Work task: Go through the records and report each line holding the string "用户注册".

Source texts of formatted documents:
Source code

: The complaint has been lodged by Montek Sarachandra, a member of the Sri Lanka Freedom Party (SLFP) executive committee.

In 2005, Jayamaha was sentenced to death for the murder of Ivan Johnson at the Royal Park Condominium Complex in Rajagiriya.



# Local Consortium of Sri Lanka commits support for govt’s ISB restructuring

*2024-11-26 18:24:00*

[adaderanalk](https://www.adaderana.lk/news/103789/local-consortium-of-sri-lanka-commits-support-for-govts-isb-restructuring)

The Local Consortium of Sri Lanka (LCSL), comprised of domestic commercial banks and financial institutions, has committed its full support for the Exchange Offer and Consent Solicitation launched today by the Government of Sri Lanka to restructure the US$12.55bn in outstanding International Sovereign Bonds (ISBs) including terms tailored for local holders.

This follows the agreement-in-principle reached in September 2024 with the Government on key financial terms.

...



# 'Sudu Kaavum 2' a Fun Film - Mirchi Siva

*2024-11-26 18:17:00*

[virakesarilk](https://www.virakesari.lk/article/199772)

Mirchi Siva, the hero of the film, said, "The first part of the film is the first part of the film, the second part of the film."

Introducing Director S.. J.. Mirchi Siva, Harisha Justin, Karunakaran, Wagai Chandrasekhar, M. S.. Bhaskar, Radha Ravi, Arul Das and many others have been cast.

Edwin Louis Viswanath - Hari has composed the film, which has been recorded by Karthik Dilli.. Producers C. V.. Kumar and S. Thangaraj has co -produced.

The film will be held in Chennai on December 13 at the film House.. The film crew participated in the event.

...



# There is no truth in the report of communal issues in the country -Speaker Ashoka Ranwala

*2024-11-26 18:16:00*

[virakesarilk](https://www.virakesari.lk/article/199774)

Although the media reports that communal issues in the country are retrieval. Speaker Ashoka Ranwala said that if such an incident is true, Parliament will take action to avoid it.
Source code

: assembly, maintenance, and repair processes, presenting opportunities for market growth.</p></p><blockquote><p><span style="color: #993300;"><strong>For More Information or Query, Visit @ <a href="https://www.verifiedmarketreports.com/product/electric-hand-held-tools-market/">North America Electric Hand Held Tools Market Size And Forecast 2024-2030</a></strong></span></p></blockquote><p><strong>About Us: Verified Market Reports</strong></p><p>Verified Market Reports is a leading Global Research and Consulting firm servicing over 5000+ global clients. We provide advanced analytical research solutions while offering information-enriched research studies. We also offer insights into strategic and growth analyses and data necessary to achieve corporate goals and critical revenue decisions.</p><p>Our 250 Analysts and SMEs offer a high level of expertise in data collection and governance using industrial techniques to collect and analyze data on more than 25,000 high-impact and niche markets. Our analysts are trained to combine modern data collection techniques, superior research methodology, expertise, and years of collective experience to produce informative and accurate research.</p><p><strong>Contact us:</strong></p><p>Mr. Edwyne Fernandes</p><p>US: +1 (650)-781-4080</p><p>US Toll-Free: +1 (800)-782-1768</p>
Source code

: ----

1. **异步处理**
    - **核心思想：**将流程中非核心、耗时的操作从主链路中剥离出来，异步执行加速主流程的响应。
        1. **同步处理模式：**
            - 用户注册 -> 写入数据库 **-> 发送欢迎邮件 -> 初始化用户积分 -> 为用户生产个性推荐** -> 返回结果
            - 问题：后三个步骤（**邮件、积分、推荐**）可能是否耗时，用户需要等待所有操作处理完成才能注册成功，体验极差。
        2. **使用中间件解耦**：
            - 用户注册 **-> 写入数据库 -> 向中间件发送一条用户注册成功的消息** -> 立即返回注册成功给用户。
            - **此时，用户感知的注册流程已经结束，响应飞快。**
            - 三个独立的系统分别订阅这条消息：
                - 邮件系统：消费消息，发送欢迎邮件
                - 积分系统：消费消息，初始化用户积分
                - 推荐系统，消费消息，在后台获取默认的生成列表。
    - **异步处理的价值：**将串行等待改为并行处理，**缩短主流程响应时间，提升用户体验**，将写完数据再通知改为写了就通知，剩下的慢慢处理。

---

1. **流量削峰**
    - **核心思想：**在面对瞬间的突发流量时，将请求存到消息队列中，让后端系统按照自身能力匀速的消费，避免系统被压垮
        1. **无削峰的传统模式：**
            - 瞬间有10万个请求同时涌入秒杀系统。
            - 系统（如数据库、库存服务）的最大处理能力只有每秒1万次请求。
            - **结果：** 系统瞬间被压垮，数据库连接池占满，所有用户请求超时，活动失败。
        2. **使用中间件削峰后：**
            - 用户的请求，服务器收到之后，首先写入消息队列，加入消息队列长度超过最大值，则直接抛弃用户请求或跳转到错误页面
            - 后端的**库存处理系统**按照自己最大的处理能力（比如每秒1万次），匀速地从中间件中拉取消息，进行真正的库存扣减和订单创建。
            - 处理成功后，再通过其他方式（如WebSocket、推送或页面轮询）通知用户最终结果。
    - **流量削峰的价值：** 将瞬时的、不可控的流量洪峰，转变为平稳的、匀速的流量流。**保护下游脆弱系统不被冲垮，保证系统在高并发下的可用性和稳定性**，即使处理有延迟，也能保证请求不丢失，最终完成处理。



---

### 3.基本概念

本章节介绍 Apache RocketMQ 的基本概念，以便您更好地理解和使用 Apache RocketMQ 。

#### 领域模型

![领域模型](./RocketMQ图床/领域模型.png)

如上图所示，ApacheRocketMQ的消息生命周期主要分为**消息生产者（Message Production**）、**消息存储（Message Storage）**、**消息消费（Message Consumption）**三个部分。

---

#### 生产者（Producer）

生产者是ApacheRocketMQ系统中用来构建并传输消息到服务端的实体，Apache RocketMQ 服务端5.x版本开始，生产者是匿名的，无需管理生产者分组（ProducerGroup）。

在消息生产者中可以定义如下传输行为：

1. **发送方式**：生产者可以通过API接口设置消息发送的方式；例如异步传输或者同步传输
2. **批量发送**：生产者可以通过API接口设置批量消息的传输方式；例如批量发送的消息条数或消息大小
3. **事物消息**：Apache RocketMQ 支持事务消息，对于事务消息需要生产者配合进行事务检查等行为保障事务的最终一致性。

--

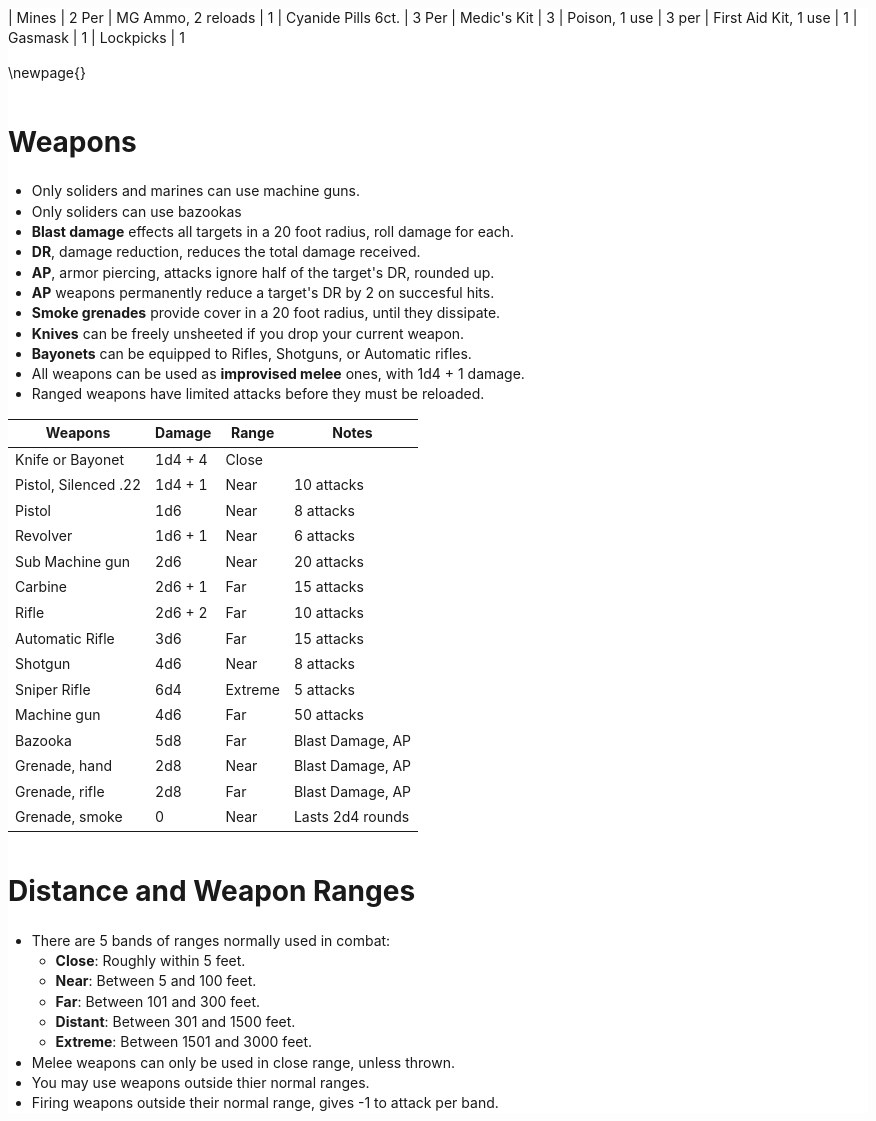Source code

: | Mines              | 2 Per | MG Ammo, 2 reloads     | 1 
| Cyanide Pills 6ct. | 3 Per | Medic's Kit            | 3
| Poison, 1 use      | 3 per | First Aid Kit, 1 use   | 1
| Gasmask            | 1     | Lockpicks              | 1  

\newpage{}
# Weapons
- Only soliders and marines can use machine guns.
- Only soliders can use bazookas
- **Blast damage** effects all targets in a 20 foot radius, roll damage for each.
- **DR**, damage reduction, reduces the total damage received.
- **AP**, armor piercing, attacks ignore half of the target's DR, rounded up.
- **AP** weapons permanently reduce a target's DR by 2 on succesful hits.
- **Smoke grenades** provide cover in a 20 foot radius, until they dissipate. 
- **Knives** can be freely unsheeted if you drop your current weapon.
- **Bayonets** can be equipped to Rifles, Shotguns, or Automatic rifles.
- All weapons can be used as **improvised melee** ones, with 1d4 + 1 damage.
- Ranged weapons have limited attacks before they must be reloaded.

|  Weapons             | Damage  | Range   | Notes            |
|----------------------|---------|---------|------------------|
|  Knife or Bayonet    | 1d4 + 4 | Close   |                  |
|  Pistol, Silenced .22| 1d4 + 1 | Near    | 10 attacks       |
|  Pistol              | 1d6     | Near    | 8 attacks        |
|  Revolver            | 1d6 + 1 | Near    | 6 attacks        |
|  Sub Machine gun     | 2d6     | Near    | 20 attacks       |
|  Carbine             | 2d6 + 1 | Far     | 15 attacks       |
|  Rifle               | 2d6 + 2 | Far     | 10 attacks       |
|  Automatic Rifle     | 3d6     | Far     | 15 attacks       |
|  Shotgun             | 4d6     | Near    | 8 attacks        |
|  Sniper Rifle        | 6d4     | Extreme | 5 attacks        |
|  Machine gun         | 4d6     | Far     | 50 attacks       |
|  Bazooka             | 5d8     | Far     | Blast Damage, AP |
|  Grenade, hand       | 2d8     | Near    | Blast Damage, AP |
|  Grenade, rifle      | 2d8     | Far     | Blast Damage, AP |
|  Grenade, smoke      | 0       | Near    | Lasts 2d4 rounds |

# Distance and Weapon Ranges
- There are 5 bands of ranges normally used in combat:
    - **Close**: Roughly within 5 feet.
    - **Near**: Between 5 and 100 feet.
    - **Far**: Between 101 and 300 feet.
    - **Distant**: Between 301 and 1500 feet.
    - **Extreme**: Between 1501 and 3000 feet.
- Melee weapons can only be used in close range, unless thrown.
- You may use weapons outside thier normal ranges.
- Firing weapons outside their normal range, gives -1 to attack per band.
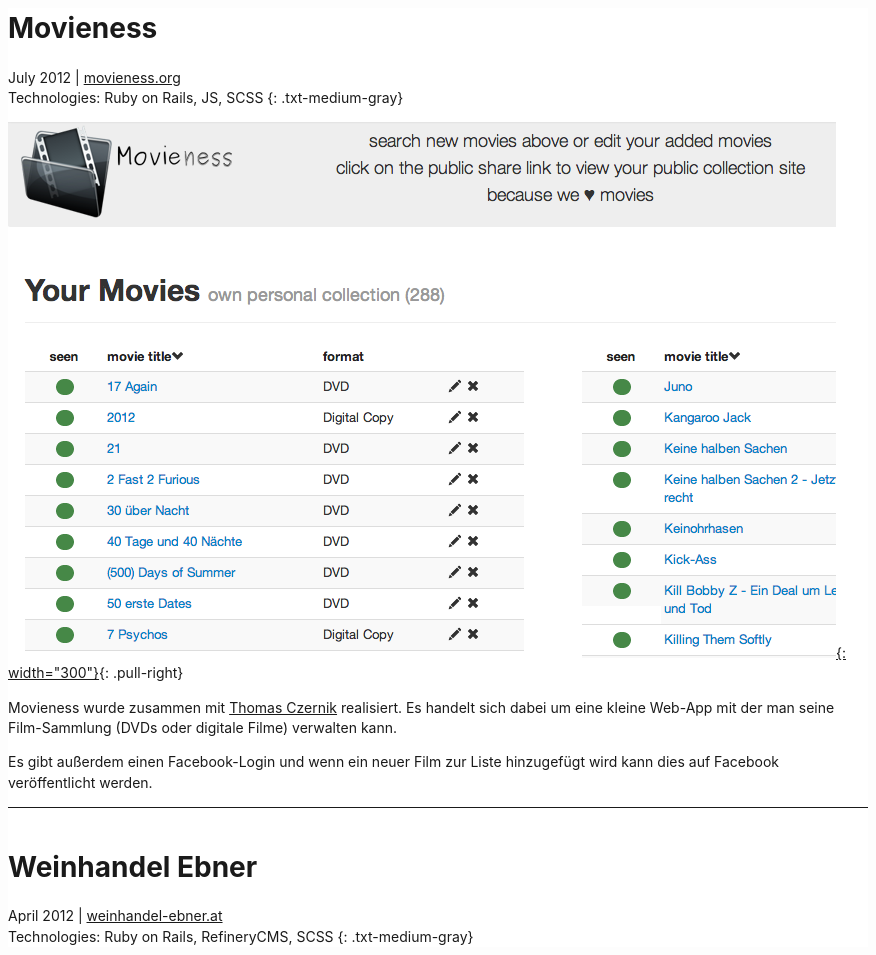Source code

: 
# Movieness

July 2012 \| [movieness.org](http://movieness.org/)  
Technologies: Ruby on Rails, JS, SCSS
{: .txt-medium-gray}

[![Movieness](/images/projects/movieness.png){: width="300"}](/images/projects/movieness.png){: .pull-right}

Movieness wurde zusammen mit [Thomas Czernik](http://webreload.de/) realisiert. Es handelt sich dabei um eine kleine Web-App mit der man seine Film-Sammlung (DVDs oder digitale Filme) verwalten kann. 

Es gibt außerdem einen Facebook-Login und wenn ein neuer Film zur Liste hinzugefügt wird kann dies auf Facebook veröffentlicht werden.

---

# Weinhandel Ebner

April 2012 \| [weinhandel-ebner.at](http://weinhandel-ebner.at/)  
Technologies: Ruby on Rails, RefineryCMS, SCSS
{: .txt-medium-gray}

Problem solution:
            - 用户注册 -> 写入数据库 **-> 发送欢迎邮件 -> 初始化用户积分 -> 为用户生产个性推荐** -> 返回结果
            - 用户注册 **-> 写入数据库 -> 向中间件发送一条用户注册成功的消息** -> 立即返回注册成功给用户。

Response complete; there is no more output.